#### WHAT TO DO
When the word "infomofo" appears in a line of the data below, list that line.

#### SUPPLIED MATERIAL

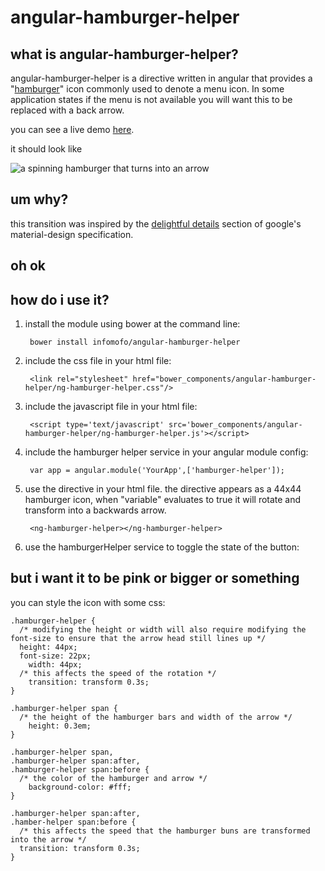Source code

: angular-hamburger-helper
========================

what is angular-hamburger-helper?
---------------------------------

angular-hamburger-helper is a directive written in angular that provides a 
"[hamburger](http://blogs.wsj.com/digits/2013/03/18/whats-a-hamburger-button-a-guide-to-app/)" icon commonly used to 
denote a menu icon.  In some application states if the menu is not available you will want this to be replaced with a 
back arrow. 

you can see a live demo [here](https://infomofo.github.io/angular-hamburger-helper/).

it should look like 

![a spinning hamburger that turns into an arrow](/../gh-pages/images/hamburger_menu.gif?raw=true)

um why?
-------

this transition was inspired by the [delightful details](http://www.google.com/design/spec/animation/delightful-details.html#delightful-details-delightful-details) 
section of google's material-design specification.

oh ok
-----

how do i use it?
----------------

1. install the module using bower at the command line:

        bower install infomofo/angular-hamburger-helper

2. include the css file in your html file:


        <link rel="stylesheet" href="bower_components/angular-hamburger-helper/ng-hamburger-helper.css"/>

3. include the javascript file in your html file:

        <script type='text/javascript' src='bower_components/angular-hamburger-helper/ng-hamburger-helper.js'></script>

4. include the hamburger helper service in your angular module config:

        var app = angular.module('YourApp',['hamburger-helper']);

5. use the directive in your html file.  the directive appears as a 44x44 hamburger icon, when "variable" evaluates to true it will 
    rotate and transform into a backwards arrow.

        <ng-hamburger-helper></ng-hamburger-helper>

6. use the hamburgerHelper service to toggle the state of the button:

        


but i want it to be pink or bigger or something
-----------------------------------------------

you can style the icon with some css:

    
    .hamburger-helper {     
      /* modifying the height or width will also require modifying the font-size to ensure that the arrow head still lines up */
      height: 44px;
      font-size: 22px;
	    width: 44px;
      /* this affects the speed of the rotation */
	    transition: transform 0.3s; 
    }
    
    .hamburger-helper span {
      /* the height of the hamburger bars and width of the arrow */
	    height: 0.3em; 
    }
    
    .hamburger-helper span,
    .hamburger-helper span:after,
    .hamburger-helper span:before {
      /* the color of the hamburger and arrow */
	    background-color: #fff;
    }
    
    .hamburger-helper span:after,
    .hamber-helper span:before {
      /* this affects the speed that the hamburger buns are transformed into the arrow */
      transition: transform 0.3s;
    }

#### ANSWER TO THE EXERCISE
you can see a live demo [here](https://infomofo.github.io/angular-hamburger-helper/).
        bower install infomofo/angular-hamburger-helper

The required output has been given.